A permutation counts arrangements where order matters. A combination counts selections where order doesn’t matter. That’s the whole distinction — but knowing which one to use is the trick.

Quick answer

If order matters, use a permutation: P(n, r) = n! / (n – r)!. If order doesn’t matter, use a combination: C(n, r) = n! / [r!(n – r)!]. The difference is one extra division by r! for combinations because we’re not counting the same group multiple ways.

How to tell them apart

The fastest test: ask “does rearranging count as different?” If yes → permutation. If no → combination.

• Lock combinations are actually permutations — 1-2-3 is different from 3-2-1.
• A committee of 3 students is a combination — the same 3 people are the same committee regardless of order.
• Finishing places in a race are permutations — 1st, 2nd, 3rd matters.
• A hand of cards is a combination — the same 5 cards are the same hand.

Worked example: permutation

How many ways can 5 runners finish in the top 3 positions?

Order matters (1st ≠ 2nd ≠ 3rd).

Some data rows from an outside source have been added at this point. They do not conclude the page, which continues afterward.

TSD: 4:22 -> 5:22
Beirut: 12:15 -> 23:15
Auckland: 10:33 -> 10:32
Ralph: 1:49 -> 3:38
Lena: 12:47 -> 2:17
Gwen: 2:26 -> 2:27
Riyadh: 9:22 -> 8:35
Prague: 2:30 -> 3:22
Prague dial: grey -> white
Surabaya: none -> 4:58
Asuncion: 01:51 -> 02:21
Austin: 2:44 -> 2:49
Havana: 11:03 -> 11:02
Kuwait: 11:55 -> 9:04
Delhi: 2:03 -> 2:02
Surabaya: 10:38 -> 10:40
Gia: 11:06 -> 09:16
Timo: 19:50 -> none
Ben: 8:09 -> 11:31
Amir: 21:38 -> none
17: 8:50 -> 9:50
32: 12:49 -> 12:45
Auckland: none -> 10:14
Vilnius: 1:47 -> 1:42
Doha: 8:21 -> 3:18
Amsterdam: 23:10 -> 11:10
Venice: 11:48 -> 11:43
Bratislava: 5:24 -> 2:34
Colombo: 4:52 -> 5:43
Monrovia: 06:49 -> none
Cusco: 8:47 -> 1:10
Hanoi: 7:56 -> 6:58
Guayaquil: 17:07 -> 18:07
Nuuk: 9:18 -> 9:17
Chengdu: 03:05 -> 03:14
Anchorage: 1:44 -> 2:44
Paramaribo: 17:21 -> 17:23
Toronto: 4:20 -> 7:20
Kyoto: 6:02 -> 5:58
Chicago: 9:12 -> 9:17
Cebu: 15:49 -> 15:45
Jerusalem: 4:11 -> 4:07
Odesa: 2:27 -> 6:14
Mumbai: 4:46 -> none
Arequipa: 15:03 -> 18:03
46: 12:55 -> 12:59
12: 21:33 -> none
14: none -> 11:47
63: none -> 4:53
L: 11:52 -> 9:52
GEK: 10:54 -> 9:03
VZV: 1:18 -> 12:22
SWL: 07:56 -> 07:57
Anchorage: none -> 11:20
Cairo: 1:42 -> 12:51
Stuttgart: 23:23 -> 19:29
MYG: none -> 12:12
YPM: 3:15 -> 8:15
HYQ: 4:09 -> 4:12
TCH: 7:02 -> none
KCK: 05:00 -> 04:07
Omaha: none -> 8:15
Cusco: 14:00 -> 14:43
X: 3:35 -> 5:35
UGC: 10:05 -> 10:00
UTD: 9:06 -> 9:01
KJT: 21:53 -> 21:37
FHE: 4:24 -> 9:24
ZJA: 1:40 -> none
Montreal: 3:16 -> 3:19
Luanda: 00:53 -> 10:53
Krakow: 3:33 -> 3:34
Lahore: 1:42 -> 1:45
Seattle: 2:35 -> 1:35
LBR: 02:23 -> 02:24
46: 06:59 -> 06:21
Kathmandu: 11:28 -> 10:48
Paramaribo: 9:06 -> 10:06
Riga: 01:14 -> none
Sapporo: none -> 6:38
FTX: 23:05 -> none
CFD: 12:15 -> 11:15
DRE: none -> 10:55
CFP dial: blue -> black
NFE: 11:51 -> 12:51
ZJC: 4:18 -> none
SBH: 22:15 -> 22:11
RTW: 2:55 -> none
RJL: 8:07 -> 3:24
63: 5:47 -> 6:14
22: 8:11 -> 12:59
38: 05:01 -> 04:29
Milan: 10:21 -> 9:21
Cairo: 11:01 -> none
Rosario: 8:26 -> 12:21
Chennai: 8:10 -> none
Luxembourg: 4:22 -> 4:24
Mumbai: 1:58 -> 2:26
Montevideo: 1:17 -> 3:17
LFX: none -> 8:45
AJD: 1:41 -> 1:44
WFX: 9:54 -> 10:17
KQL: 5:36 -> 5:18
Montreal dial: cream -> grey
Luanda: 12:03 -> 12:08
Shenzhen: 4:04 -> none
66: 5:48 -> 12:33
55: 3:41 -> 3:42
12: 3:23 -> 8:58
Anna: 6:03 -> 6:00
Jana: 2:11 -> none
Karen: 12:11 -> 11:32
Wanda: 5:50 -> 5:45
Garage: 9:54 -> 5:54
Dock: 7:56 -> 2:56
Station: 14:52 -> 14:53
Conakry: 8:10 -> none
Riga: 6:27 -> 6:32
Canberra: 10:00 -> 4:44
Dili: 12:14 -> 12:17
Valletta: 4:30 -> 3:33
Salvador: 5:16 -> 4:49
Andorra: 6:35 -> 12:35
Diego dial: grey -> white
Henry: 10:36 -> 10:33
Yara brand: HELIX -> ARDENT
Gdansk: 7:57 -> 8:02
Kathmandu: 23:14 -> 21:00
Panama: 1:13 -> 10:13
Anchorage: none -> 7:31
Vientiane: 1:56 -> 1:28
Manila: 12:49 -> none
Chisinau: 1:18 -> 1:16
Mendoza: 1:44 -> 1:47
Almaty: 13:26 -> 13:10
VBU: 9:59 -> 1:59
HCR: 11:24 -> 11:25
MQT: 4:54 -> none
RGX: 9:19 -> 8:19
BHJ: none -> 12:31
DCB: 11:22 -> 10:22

Use P(5, 3) = 5! / (5 – 3)! = 120 / 2 = 60. So there are 60 possible 1st-2nd-3rd outcomes.

Worked example: combination

How many ways can you choose 3 students from a class of 5 for a committee?

Order doesn’t matter (any 3 chosen form the same committee). Use C(5, 3) = 5! / [3!·2!] = 120 / 12 = 10. So there are 10 possible committees.

Tricks for harder problems

1. Identify what you’re counting first, then ask “does order matter?”
2. For arrangements with restrictions (e.g., “two specific people must sit together”), treat the grouped people as one unit and multiply by the arrangements within the group.
3. For unordered selections from multiple groups (e.g., “2 boys and 3 girls from a class”), multiply the separate combinations.

Common mistakes

• Using permutation formulas for committee or team problems where order doesn’t matter.
• Forgetting the factorial in the denominator of the combination formula.
• Computing the factorial of n directly when you don’t need to — for P(20, 3) you only need 20 · 19 · 18 = 6,840, not the full 20!.